何時、何処で、誰を狙っているか分からない神出鬼没の吸血鬼。また、面倒なことになりそうだと石上は思った。
「鮮血病院に異界カジノ。人間の真似事なのか? これ以上増えるのかないよな?」
「どうでしょうね。外に出られる虚空列車の駅も第2区の何処かにあると噂され始めていますから」
「一体誰が噂を流してるんだか」
これ以上面倒なものを増やさないでくれと暗に願うが、この街の吸血鬼を見た限り無理だろうとも思う。

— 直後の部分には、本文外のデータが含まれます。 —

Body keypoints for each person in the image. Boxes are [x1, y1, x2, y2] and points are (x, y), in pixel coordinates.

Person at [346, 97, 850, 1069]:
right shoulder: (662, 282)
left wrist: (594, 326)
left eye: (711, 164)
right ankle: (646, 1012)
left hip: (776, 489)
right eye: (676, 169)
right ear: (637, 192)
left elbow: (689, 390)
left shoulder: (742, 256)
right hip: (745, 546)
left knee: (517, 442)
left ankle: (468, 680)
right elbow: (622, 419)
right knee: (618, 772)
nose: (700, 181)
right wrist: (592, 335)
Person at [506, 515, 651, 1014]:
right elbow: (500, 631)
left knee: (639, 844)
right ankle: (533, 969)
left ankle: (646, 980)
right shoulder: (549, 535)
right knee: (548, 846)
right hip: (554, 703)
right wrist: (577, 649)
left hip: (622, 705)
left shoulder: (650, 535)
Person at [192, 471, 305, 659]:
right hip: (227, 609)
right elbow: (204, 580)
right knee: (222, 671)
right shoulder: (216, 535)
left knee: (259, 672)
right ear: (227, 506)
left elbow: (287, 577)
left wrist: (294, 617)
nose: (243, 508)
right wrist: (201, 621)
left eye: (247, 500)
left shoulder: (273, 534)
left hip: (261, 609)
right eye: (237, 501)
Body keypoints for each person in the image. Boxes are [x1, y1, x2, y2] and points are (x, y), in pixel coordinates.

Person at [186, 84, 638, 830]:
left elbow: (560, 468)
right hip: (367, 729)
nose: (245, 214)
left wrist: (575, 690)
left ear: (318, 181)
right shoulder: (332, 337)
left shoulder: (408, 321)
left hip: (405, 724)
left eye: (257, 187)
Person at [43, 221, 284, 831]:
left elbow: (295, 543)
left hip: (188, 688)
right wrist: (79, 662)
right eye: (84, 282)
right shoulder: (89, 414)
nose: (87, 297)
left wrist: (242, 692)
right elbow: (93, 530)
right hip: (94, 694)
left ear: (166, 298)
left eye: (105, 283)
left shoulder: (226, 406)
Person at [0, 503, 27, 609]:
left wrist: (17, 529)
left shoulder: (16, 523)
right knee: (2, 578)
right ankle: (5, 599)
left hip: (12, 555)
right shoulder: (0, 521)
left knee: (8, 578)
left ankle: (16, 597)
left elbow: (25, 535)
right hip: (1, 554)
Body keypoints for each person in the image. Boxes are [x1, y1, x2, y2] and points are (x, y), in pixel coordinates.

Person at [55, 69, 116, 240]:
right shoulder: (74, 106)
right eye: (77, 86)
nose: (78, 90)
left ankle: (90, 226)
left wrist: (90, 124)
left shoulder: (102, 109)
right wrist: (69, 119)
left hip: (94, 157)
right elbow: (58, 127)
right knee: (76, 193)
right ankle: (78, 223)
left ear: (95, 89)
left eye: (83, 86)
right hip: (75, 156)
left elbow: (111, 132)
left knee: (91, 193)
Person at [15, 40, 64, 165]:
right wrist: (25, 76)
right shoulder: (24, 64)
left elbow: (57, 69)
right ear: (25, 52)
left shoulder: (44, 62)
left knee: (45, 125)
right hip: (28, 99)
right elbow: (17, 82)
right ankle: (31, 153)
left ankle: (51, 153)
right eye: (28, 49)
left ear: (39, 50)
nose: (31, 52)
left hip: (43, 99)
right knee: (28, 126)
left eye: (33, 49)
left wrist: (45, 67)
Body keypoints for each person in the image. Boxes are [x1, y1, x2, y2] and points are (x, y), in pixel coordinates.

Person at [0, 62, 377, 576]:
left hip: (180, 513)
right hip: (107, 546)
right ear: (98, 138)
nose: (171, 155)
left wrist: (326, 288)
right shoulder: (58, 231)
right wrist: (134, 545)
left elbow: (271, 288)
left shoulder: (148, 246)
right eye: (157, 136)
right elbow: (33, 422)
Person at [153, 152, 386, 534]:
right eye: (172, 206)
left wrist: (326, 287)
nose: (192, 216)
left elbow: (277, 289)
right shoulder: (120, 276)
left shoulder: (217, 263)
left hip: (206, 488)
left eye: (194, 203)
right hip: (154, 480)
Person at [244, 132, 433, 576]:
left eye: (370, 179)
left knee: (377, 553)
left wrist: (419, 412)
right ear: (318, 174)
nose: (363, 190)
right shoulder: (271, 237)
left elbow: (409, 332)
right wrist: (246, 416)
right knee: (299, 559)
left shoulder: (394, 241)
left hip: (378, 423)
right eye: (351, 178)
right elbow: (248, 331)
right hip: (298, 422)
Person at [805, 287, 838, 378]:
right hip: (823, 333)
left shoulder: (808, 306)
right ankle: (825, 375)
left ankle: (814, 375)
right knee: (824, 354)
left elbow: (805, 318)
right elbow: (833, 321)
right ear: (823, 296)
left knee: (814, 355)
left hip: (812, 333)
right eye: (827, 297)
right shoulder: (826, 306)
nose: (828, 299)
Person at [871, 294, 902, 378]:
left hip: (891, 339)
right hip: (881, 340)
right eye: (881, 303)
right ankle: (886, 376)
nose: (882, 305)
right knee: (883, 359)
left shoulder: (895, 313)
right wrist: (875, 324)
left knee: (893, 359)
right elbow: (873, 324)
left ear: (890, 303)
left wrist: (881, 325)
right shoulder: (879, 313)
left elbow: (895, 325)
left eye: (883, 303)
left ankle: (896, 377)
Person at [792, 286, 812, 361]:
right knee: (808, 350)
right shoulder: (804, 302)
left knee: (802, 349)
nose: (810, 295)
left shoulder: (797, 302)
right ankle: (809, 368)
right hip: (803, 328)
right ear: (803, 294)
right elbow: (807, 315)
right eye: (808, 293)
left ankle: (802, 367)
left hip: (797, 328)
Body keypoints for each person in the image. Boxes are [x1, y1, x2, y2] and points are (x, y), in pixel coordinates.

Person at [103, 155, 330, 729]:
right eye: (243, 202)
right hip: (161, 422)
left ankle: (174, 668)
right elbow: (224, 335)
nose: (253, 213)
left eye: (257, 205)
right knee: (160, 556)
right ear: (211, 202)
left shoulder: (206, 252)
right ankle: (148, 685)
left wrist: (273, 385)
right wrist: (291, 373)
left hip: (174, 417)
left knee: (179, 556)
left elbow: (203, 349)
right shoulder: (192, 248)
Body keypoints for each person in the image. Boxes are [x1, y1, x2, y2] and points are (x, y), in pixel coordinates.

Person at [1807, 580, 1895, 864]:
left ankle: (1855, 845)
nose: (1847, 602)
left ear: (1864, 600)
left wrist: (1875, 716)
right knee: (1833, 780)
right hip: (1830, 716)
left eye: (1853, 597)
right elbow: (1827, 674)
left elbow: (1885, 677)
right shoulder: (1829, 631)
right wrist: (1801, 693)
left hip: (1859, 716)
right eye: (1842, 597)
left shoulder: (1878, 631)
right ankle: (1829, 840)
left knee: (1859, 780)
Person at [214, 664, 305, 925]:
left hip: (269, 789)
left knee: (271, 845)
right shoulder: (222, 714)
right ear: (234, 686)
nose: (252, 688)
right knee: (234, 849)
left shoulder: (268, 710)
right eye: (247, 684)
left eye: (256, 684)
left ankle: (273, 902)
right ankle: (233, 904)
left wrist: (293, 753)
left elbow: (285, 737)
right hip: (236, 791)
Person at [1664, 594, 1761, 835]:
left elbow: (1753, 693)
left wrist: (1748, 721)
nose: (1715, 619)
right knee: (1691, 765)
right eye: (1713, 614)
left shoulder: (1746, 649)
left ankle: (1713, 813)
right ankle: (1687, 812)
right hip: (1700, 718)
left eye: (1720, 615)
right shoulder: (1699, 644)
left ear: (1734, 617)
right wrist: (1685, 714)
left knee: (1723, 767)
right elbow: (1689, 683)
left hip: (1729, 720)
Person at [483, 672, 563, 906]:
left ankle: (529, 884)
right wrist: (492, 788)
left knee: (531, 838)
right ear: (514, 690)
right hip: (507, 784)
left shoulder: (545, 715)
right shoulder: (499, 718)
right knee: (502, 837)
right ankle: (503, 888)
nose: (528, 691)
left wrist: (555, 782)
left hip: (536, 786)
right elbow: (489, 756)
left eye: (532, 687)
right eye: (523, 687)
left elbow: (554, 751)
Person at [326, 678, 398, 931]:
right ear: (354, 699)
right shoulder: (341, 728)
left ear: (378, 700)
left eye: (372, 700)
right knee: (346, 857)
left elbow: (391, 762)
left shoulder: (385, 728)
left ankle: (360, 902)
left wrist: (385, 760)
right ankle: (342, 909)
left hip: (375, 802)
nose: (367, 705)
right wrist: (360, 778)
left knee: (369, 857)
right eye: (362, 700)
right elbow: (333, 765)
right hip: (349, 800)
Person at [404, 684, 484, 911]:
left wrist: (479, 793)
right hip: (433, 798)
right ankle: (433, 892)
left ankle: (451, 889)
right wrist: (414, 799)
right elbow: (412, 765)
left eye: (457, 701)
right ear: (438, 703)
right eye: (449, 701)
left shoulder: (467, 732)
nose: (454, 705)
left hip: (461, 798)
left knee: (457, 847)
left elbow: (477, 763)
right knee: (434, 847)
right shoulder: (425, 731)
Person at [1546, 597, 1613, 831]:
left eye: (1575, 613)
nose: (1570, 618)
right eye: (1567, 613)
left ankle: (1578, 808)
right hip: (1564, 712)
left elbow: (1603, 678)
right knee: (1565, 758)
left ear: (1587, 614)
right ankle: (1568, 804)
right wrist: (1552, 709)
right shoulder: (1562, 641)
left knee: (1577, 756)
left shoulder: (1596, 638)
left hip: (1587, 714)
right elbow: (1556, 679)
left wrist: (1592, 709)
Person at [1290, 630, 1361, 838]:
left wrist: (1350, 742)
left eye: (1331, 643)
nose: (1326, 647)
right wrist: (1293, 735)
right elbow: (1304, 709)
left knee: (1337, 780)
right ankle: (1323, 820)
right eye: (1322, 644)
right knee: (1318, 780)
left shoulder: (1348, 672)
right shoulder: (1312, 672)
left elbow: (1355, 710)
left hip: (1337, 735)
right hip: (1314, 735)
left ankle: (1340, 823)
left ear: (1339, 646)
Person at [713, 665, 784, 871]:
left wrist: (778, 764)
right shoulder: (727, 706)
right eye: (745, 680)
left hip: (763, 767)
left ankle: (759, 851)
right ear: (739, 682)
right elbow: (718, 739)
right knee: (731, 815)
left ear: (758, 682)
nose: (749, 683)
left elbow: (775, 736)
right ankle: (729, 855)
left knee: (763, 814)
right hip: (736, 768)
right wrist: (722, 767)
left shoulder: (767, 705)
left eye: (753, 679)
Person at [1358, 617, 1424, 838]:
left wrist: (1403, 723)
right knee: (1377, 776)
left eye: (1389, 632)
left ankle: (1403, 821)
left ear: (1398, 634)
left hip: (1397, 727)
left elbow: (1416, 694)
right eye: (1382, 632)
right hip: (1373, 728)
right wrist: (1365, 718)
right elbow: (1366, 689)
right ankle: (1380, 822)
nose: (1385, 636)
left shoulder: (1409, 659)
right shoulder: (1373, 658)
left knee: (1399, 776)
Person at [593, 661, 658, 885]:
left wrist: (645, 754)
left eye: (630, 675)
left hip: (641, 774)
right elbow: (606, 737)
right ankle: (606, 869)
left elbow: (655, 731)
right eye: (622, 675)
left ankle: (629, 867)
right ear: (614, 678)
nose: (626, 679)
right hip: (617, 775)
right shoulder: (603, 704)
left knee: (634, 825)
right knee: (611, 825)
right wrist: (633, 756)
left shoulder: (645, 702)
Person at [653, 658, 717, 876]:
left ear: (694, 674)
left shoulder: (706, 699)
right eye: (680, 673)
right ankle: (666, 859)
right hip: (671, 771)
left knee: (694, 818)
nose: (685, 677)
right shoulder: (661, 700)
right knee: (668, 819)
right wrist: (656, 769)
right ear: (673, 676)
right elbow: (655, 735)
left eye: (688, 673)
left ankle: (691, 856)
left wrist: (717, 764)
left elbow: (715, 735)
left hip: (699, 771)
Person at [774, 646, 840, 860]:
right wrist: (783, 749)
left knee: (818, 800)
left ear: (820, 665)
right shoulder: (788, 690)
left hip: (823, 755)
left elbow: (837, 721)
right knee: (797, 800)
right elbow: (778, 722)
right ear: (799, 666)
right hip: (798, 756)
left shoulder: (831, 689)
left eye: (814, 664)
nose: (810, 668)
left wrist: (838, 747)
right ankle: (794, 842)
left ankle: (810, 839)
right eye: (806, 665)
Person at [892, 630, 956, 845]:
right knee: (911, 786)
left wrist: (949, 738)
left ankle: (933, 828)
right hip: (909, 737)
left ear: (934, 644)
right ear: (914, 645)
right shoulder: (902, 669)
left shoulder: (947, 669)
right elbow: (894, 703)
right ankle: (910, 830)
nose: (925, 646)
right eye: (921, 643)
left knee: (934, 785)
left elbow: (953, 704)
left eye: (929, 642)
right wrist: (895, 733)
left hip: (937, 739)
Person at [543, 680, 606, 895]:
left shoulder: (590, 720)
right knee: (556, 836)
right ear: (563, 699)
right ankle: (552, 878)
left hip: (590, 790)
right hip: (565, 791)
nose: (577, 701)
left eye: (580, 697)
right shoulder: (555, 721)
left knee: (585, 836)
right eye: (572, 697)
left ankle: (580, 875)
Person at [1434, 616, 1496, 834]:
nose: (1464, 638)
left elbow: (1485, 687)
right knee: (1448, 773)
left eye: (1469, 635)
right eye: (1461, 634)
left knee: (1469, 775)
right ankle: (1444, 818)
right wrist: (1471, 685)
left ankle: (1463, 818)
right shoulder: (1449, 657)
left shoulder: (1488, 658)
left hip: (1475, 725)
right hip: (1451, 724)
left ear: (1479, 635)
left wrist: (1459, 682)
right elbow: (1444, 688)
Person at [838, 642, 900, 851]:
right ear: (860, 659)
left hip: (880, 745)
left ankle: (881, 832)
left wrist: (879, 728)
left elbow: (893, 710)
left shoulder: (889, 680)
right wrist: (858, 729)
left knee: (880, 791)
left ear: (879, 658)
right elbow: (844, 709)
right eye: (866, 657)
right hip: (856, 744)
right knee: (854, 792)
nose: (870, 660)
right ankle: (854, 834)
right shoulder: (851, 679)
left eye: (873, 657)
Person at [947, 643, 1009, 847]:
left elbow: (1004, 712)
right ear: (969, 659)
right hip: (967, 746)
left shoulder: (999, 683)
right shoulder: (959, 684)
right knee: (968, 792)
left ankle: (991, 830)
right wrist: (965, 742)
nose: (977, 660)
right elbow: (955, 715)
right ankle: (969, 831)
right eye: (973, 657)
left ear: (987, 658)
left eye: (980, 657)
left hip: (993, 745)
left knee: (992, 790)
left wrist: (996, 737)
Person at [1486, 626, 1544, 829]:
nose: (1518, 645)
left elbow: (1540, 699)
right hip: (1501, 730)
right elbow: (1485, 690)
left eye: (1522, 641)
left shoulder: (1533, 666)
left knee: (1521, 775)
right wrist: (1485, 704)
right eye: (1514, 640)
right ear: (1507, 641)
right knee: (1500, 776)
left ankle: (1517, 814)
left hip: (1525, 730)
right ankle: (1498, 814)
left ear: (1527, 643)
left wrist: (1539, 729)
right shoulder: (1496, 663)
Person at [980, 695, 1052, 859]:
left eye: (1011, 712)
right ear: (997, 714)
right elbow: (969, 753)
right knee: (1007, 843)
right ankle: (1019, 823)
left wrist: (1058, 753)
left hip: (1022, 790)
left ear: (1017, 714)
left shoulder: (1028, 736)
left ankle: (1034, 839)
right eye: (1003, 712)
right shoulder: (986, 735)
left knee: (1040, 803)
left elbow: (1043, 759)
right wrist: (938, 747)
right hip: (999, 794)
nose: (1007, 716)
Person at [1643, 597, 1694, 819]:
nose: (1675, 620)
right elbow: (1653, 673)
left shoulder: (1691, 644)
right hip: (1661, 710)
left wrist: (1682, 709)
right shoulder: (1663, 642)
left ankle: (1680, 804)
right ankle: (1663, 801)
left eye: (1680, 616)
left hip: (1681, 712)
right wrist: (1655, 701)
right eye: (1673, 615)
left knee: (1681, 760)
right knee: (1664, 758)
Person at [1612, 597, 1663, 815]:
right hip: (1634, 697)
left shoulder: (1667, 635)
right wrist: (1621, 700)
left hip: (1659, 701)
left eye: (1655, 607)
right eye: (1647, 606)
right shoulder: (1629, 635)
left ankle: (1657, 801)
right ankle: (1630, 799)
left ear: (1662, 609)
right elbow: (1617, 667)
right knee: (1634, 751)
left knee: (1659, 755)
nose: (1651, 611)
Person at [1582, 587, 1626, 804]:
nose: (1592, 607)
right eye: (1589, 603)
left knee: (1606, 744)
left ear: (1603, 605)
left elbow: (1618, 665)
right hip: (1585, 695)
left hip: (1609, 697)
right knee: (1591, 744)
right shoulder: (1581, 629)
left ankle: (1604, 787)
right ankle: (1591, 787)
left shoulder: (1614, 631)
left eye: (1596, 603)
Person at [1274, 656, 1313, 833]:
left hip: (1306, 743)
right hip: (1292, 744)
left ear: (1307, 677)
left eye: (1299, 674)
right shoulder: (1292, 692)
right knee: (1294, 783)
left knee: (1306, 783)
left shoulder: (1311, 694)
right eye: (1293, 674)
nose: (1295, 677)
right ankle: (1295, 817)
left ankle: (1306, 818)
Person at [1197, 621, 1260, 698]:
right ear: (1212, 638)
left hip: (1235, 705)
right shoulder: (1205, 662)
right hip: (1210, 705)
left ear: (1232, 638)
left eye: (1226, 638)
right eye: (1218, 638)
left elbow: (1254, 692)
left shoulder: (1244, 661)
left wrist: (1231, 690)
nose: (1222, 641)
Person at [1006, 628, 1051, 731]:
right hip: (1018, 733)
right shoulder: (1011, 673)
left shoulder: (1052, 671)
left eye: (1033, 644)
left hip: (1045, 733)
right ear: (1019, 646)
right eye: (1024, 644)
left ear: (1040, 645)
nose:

あの吸血鬼は常に娯楽に飢えていた。地獄壺だって遊戯の1つだったのだ。噂を流して人を躍らすこともするだろう。
「今回の跡地のことも、嫌な予感がするんだよな」
「何か?」
「いや、何でもない。兎も角、現場を教えてくれ。俺の目で見れば何かが分かるかもしれない」
「お願いします。こちらは碌に外には出ることは出来ないので助かりますよ」
ふと、胸に過った不安を掻き消し、鮮血病院事件について子細に纏められた資料を受け取る。そして、石上は最初に入って来た部下へと視線をやった。
既に部下は口が利ける状態へと回復している。
「あ、あの——」
口を開こうとする部下。戸惑っている様子を見てどうすれば良いのか分からないのだろうと予想する。
伝えるべきことを横から取られたのだ。上司の手前勝手に退出する訳にもいかない。
殺気を飛ばしたことは悪かったと反省した石上は、それで無礼を許そうと退出を許可しようとする。
「もういいぞ。お前の報告はコイツから聞いた。通常業務に戻ってくれ」
「え、い——いえ、その」
「どうした?」
歯切れを悪くする部下。
何か伝え忘れているのかと真希に視線を送るが、肩を竦められる。すると、部下が意を決したように表情を硬くした。
「わ、私が言いたかったことは、真希様とは違い…………第1区へと繋がる門のことなのですが」
「…………」
「…………何ですか。その視線は。私だって間違えることぐらいはありますよ?」
「…………それで、門がどうした?」
真希に視線をやるとジトリとした目線が返ってくる。
自分に落ち度はないと主張するかのような態度に石上は小さく溜息をつき、部下の言葉を待つ。
門についての報告ならば、ジドレーが関連しているはず。だが、ジドレーは門の近辺にさえ近づかなければ姿を現さない吸血鬼だ。
そのジドレーが何かをしようとは思えない。何処かの馬鹿が特攻でも仕掛けたのか。そう考える石上だったが、想像はそれを容易に超えた。
「ジ、ジドレーは第1の門から離れ、地獄壺跡地周辺にいたレジスタンスの部隊と交戦。部隊を眷属にした後、地獄壺跡地へと踏み入ました‼」
「——なっ。ジドレーが動いたですって⁉」
動くはずのないジドレーが動いた。
何があったのか。何故地獄壺跡地へ向かったのか。目を見開き、驚く真希。それを目にしながら石上は尋ねる。
「綾部司令官はこれについては?」
「は、はい。ご存じです。報告すると石上様を調査に向かわせろと」
「そうか」
「私も行きます。上級吸血鬼が相手ならば少なくとも2人異能持ちが2人動員するのは鉄則です」
静かに石上が立ち上がり、真希も自分もと準備を始める。
「良いのか。総司令の所に戻る所だったんだろ?」
「こちらの案件の方が重要ですよ。そこの貴方、こちらの書類を綾部総司令の元に持って行って、私もジドレーの案件に向かったと伝えて頂戴」
「は、はいッ。承知致しました」
部下に持ってた書類を預け、真希は石上へと向き直る。その視線は他に何か意見はあるかと問いかけているようなものだった。
石上が肩を竦める。
馬鹿馬鹿しいことに時間を取ってしまった。それに対する叱責を自分に浴びせ、何も言わずに2人は駆け出した。